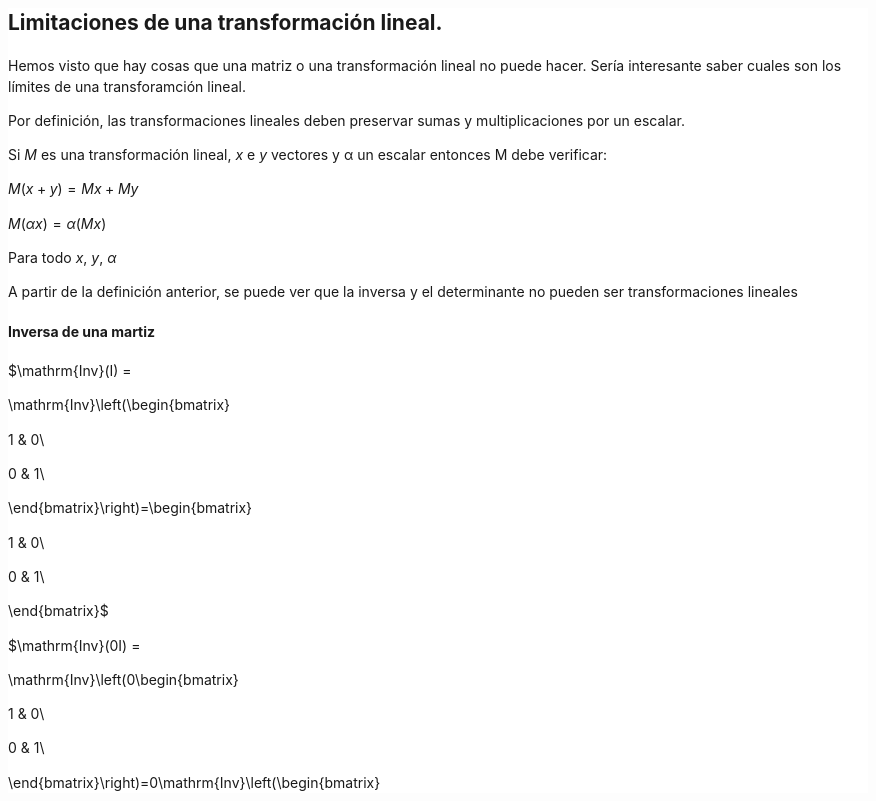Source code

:   

## Limitaciones de una transformación lineal.

  

Hemos visto que hay cosas que una matriz o una transformación lineal no puede hacer. Sería interesante saber cuales son los límites de una transforamción lineal.

  

Por definición, las transformaciones lineales deben preservar sumas y multiplicaciones por un escalar.

  

Si $M$ es una transformación lineal, $x$ e $y$ vectores y α un escalar entonces M debe verificar:

  

$M(x + y) = Mx + My$

  

$M(\alpha x) = \alpha(Mx)$

  

Para todo $x$, $y$, $\alpha$

  

A partir de la definición anterior, se puede ver que la inversa y el determinante no pueden ser transformaciones lineales

  

#### Inversa de una martiz

  
  

$\mathrm{Inv}(I) =

\mathrm{Inv}\left(\begin{bmatrix}

1 & 0\\

0 & 1\\

\end{bmatrix}\right)=\begin{bmatrix}

1 & 0\\

0 & 1\\

\end{bmatrix}$

  

$\mathrm{Inv}(0I) =

\mathrm{Inv}\left(0\begin{bmatrix}

1 & 0\\

0 & 1\\

\end{bmatrix}\right)=0\mathrm{Inv}\left(\begin{bmatrix}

■ What needs to be done: Reproduce the source text of the records above character for character, and leave out the pictures.

■ Exercise response:
Source code

:   

## Limitaciones de una transformación lineal.

  

Hemos visto que hay cosas que una matriz o una transformación lineal no puede hacer. Sería interesante saber cuales son los límites de una transforamción lineal.

  

Por definición, las transformaciones lineales deben preservar sumas y multiplicaciones por un escalar.

  

Si $M$ es una transformación lineal, $x$ e $y$ vectores y α un escalar entonces M debe verificar:

  

$M(x + y) = Mx + My$

  

$M(\alpha x) = \alpha(Mx)$

  

Para todo $x$, $y$, $\alpha$

  

A partir de la definición anterior, se puede ver que la inversa y el determinante no pueden ser transformaciones lineales

  

#### Inversa de una martiz

  
  

$\mathrm{Inv}(I) =

\mathrm{Inv}\left(\begin{bmatrix}

1 & 0\\

0 & 1\\

\end{bmatrix}\right)=\begin{bmatrix}

1 & 0\\

0 & 1\\

\end{bmatrix}$

  

$\mathrm{Inv}(0I) =

\mathrm{Inv}\left(0\begin{bmatrix}

1 & 0\\

0 & 1\\

\end{bmatrix}\right)=0\mathrm{Inv}\left(\begin{bmatrix}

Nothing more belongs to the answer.